(Saved data entries)
* * * * * * *
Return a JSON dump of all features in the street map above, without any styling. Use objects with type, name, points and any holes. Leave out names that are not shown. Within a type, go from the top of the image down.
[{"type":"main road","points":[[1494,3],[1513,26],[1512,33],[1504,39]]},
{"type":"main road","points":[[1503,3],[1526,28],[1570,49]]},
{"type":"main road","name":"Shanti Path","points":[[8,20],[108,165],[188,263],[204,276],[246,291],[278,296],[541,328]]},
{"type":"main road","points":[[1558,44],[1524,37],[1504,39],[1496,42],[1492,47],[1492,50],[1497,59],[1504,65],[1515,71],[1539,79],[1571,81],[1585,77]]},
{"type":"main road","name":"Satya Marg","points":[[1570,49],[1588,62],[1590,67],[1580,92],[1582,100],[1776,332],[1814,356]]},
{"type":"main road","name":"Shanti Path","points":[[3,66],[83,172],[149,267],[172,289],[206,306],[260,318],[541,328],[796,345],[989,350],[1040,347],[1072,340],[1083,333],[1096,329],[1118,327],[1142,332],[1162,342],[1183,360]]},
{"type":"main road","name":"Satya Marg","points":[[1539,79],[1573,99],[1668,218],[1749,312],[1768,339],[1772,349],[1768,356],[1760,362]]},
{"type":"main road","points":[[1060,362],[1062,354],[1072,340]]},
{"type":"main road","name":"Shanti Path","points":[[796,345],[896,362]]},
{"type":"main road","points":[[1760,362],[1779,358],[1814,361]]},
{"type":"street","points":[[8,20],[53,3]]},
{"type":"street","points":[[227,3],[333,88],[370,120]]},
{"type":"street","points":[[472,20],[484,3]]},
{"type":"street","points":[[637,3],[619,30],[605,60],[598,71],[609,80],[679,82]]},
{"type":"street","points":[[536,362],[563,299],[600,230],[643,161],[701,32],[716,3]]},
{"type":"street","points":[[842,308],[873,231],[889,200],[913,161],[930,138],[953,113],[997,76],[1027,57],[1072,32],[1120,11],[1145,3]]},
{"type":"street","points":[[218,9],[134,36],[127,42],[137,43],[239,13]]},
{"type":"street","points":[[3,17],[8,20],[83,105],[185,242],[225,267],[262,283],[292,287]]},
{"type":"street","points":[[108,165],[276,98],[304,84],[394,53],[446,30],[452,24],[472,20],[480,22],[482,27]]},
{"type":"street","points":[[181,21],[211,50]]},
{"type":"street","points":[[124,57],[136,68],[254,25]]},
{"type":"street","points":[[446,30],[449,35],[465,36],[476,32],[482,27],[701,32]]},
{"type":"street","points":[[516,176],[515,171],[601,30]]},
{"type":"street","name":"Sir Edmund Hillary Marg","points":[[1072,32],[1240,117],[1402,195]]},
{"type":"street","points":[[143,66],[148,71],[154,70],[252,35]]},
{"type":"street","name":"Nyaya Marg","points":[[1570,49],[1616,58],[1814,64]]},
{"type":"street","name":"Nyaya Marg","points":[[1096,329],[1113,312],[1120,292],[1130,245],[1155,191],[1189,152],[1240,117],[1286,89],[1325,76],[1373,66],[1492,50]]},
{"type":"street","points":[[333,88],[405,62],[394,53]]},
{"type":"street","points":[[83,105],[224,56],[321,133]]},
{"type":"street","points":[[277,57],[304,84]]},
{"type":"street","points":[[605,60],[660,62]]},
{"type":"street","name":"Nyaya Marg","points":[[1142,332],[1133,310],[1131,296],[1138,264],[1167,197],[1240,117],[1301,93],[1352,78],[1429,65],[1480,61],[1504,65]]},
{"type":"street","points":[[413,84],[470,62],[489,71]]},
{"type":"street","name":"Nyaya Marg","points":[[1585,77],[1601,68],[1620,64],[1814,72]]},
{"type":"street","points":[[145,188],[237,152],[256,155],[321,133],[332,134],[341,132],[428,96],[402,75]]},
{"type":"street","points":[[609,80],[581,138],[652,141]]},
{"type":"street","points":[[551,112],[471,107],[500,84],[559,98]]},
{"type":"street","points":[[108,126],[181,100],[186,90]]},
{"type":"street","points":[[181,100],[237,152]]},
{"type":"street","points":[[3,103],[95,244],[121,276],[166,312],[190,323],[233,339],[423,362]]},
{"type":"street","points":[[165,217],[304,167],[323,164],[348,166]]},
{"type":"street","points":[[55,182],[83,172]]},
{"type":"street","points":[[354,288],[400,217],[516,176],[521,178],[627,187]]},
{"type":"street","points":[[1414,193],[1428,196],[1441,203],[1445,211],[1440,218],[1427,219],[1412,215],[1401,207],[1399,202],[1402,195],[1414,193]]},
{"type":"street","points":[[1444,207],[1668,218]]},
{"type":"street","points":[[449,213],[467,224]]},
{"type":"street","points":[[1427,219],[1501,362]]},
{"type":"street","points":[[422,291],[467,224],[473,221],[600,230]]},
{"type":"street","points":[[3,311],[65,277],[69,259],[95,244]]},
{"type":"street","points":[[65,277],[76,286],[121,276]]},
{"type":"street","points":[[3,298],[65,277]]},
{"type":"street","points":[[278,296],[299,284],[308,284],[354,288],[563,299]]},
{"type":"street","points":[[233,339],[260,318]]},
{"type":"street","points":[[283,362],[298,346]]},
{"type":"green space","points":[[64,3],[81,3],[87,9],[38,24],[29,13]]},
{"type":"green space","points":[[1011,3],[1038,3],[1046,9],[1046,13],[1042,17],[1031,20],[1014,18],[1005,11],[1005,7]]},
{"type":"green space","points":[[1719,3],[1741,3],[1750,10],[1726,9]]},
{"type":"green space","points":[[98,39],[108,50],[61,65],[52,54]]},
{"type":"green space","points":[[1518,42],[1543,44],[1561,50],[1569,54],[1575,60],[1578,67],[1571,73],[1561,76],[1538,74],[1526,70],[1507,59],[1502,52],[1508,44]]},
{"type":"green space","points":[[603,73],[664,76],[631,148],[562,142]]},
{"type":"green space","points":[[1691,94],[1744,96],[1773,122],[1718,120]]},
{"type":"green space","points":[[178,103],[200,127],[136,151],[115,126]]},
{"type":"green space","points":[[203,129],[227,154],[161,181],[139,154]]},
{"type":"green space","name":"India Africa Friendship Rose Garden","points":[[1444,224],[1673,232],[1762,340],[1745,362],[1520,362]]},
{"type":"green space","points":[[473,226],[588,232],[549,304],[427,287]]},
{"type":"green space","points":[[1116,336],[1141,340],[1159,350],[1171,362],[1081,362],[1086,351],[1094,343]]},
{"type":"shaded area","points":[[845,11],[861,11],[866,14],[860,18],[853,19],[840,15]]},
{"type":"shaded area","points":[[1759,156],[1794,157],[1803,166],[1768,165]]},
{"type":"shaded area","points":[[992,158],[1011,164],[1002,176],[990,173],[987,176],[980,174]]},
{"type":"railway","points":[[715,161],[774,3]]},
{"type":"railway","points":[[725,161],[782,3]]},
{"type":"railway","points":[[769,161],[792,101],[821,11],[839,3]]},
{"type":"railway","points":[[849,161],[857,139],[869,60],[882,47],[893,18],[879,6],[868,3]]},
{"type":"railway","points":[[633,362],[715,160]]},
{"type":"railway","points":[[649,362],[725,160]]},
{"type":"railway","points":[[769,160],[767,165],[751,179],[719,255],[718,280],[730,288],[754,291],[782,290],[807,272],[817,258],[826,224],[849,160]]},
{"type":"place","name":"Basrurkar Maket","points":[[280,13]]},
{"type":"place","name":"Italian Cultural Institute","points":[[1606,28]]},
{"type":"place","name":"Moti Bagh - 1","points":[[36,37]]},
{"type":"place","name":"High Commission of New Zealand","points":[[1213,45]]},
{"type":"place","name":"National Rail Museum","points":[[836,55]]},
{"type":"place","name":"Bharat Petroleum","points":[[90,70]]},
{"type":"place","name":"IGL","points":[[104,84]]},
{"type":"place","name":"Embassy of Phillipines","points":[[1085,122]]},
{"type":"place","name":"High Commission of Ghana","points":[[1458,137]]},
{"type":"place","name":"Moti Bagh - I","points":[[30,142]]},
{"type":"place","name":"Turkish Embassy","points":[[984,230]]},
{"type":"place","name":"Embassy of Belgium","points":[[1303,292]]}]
* * * * * * *
All lines with the word "Moti" need to be copied from the data above.

§ Answer to this exercise
{"type":"place","name":"Moti Bagh - 1","points":[[36,37]]},
{"type":"place","name":"Moti Bagh - I","points":[[30,142]]},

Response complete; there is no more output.